Contact
Société de la Saskatchewan
Société historique de la Saskatchewan

Des mots

Frousse

Comme je l'ai mentionné à plusieurs reprises, certains mots et expressions sont entrés dans notre vocabulaire au cours des années et nous ne connaissons pas leurs origines. Dans bien des cas, nous nous demandons même si le terme ou l'expression est en bon français.

Il y a plusieurs mois, M. Wilfrid Fortier de Chase, Colombie-Britannique, mais anciennement de Debden, m'a envoyé une longue liste de mots et d'expressions qu'il se souvenait avoir entendus au cours de sa jeunesse. J'ai puisé dans cette liste à plusieurs reprises et aujourd'hui je vais y retourner une autre fois.

M. Fortier propose l'expression avoir la frousse – avoir très peur. Il s'agit d'une expression qui m'est très familière, car elle était utilisée couramment dans notre famille.

Permettez-moi de vous raconter une petite histoire. «J'étais très jeune à cette époque; j'avais six ou sept ans. Mon père était un véritable amateur des chevaux. Sur la ferme, nous avions toujours de dix à douze chevaux malgré le fait que les tracteurs les avaient remplacés pour les travaux dans les champs. Les chevaux étaient surtout utilisés pour tirer le stoneboat en hiver lorsqu'on nettoyait les étables. En été, ils menaient la belle vie dans le pacage.

La plupart de nos chevaux étaient des juments et des poulains. Nous n'avions pas d'étalon; lorsque venait le temps, mon père faisait appel à Robert Venne, un vieux Métis célibataire de Batoche, qui était propriétaire d'un bel étalon palomino blond.

Quelques jours plus tard, M. Venne arrivait en buggy, le palomino bien attaché derrière. Il portait un grand chapeau de cowboy noir, une chemise et un pantalon noirs. Le véritable badguy des films western.

Le palomino était conduit au pacage et pendant qu'il faisait ce qu'il avait à faire, mon père invitait M. Venne à rentrer prendre une tasse de café.

J'étais impressionné par cet homme! Chaque fois qu'il venait, je traînais dans les environs, écoutant les conversations de mon père et de ce cowboy métis.
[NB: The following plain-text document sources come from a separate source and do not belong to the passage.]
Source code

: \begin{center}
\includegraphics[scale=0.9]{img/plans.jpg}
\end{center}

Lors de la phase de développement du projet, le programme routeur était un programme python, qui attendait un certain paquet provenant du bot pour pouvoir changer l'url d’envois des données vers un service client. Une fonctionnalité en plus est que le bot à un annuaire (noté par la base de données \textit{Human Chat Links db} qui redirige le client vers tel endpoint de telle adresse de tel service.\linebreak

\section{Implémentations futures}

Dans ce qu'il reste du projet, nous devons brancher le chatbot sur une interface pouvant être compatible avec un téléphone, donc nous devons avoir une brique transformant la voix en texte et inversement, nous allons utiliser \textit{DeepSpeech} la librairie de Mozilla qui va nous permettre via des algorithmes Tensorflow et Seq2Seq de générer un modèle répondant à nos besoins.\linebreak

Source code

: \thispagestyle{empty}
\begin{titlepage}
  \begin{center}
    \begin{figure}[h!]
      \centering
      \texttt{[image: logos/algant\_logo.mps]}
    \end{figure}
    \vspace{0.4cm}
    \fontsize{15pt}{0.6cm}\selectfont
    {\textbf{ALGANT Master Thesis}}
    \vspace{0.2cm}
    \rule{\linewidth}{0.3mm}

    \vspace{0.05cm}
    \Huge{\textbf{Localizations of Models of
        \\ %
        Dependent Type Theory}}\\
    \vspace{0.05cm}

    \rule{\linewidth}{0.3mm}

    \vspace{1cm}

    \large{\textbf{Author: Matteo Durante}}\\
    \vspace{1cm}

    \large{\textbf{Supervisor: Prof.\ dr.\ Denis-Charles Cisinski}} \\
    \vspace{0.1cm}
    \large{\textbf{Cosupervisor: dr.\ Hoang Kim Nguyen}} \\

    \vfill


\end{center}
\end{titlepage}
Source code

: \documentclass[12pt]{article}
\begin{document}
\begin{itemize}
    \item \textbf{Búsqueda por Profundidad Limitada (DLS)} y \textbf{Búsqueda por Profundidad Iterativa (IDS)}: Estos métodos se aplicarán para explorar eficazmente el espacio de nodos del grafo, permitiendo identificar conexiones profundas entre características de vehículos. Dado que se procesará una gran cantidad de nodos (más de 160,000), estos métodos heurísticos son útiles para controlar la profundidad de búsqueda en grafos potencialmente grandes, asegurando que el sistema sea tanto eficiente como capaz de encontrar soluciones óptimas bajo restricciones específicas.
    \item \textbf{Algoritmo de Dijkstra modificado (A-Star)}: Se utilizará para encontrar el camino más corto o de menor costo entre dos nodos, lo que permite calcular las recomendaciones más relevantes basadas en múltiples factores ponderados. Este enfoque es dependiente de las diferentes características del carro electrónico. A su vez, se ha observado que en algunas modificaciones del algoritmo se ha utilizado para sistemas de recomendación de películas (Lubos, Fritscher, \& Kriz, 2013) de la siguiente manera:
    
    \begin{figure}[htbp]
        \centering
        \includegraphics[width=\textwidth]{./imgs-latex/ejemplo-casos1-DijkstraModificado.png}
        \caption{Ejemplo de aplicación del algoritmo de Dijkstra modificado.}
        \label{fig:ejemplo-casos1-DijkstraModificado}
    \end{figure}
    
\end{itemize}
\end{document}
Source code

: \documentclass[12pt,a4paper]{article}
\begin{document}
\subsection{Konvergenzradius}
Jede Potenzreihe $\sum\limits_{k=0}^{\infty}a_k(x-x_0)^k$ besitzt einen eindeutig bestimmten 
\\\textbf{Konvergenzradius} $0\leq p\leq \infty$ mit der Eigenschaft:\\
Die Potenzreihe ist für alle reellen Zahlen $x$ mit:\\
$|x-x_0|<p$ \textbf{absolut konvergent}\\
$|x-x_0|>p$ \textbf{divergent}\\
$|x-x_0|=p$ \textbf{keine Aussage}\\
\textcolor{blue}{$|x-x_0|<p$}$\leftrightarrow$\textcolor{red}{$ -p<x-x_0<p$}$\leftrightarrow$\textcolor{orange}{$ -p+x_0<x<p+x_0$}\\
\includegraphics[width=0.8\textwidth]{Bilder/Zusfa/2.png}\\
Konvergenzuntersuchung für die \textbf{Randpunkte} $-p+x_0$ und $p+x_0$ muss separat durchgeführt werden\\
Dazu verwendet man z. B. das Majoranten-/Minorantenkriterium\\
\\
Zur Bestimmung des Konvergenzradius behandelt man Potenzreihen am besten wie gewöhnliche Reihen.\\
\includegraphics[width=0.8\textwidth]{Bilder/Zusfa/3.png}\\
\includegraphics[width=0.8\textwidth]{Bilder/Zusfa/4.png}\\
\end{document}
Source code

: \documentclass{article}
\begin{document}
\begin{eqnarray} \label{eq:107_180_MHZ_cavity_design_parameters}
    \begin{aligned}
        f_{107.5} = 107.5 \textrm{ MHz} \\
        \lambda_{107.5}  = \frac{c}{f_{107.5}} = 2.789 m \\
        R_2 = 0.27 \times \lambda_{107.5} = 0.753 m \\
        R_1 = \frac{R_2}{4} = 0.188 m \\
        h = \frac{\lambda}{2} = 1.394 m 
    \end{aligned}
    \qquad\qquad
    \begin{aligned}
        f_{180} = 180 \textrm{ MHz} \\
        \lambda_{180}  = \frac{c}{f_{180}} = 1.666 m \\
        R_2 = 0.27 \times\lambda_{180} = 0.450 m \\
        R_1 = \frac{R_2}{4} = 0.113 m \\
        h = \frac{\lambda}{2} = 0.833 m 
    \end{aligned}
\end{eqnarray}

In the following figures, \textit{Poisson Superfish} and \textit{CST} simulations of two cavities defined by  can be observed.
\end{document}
Un jour, alors qu'il buvait son café, il m'aperçu assis à l'autre bout de la table.

Il me regarda, souria et m'annonça, en plaisantant, que puisqu'il n'avait pas d'enfant, puisqu'il s'ennuyait, il allait m'enlever; il allait me prendre dans son buggy et m'emmener avec lui dans sa maison à Batoche.

La frousse m'a pris! J'admirais peut-être cet homme, ce badguy, mais je ne voulais pas m'en aller avec lui. Je ne voulais pas quitter mes parents, mes frères et mes soeurs. Je me suis sauvé en vitesse de la cuisine et je me suis réfugié dans ma chambre, sous mon lit.

La frousse, je l'avais chaque fois que M. Venne venais faire son tour. Une fois, il arriva après que toute la famille était assise à la table pour le dîner du midi. Puisque nous étions douze pour les repas, nous avions une grande table contre un mur. Je m'adonnais à être derrière la table, entre mon frère aîné et une de mes soeurs. Comment sortir lorsque je l'ai aperçu dans la porte. En vitesse, je me suis faufillé sous la table, entre les pieds des autres et je suis monté à ma chambre à la course.

La frousse! Cet homme qui n'a fait qu'une blague m'a fait plus peur que n'importe quelle autre chose dans ma vie.»

En passant, on retrouve le mot frousse dans le Petit Robert. Selon ce dictionnaire, «frousse n.f. (1858; provençal frous, «bruit strident».) Populaire voir peur. Avoir la frousse.»

Malheureusement, je n'ai pas pu trouver plus de renseignements au sujet de ce mot dans mes dictionnaires. Je ne peux pas vous dire de quelle région le mot prend ses origines.